The company’s equipment must be prepared for a wide variety of materials, Fritz says. Inbound material, he says, “is a blend of both aluminum cable and copper wire.” In terms of gauge or width, the material is “all over the place,” he says, ranging from “angel-hair-pasta-thin wire to transformer core wires that are ?-inch thick.”
On the spot
A-Line has confidence in the technical capabilities of the Eldan equipment, but according to Lapczenski, a vendor’s knowledge, commitment to service and to answering follow-up questions were among the highest priorities.
He says a number of positives emerged quickly after A-Line contacted Eldan Recycling A/S, which has a sales and service location in Sanborn, New York, near Buffalo.
Lapczenski says, “There was already a somewhat dated Eldan system in place at the time of the acquisition [of the Oklahoma plant].” That system features a rasper that “breaks the material down to the size of a quarter,” he says. After that, material “goes into the granulator, which reduces it to chops about the size of BBs.”
Although A-Line had not previously worked with Eldan at any of its other locations, it decided to contact the firm. Shortly thereafter, Carsten Nielsen and Ken Moulin of Eldan “traveled to our facility in Oklahoma to discuss upgrading the system to help meet our needs,” Lapczenski says.
He continues, “After identifying the proper setup and necessary equipment [to install], we were assigned a project manager who we have been in continuous contact with ever since.” The Eldan project manager, Lapczenski says, “gives us updates as the equipment is being built and has been very easy to contact regarding maintenance and parts for our equipment.

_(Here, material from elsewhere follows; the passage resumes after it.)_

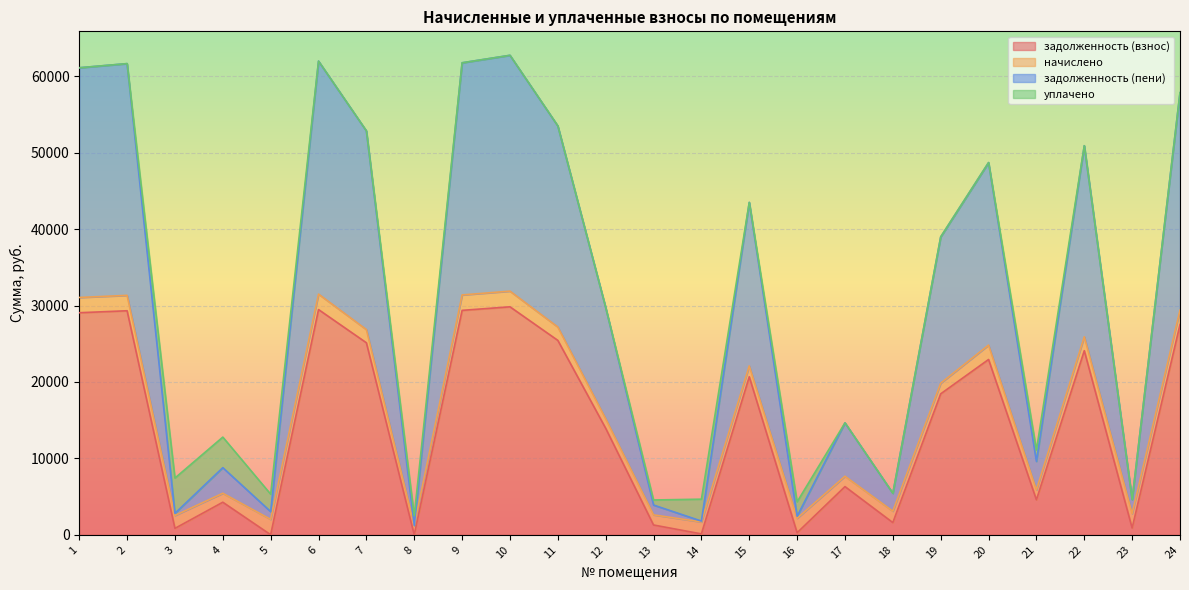

True or false: задолженность (пени) and задолженность (взнос) intersect in this chart.

False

“After meeting with Carsten and Ken and having them explain what they had to offer compared to other systems at our other facilities, we felt very comfortable with their expertise,” he continues.
Lapczenski says A-Line CEO Ben Stroh previously had shopped for a system that was installed in Iowa earlier this decade. “Ben was very educated on the chopping process” by the time it came to buy another system in Oklahoma, he says. “The Eldan people had to explain or justify the differences in their system and what they were trying to sell.”
Expertise is only helpful when it’s available, he comments, and fortunately that has been the case with Eldan. “As questions have come up, they have always been available to us for answers,” Lapczenski says.
“We granulate copper and aluminum, which we sell 100 percent to mills and end users within the United States.” – Jon Lapczenski, A-Line EDS
After the installation is complete in October 2016, Lapczenski and Fritz anticipate several operational improvements will take place, including increased automation.
“We’re going to go from five people to two or three people needed, so we’re going to automate two of the positions,” Lapczenski says. “We’ll be able to prep material differently also, so overall we may be able to automate about four positions.”
Fritz adds, “It’s going to be a much cleaner operating system that will be better for the workers, and in the end we’re going to make a better product to sell to the market.”
In terms of its end markets, Lapczenski says, “All of our aluminum and copper chops are sold 100 percent domestically. So to achieve an optimum purity level we’re adding in a better air table and more complex magnets than we have now.”
He concludes, “Our finished product now is very good; but, with the new system, there should be a better end product made while using fewer people and while being able to achieve higher daily throughput than we are now.”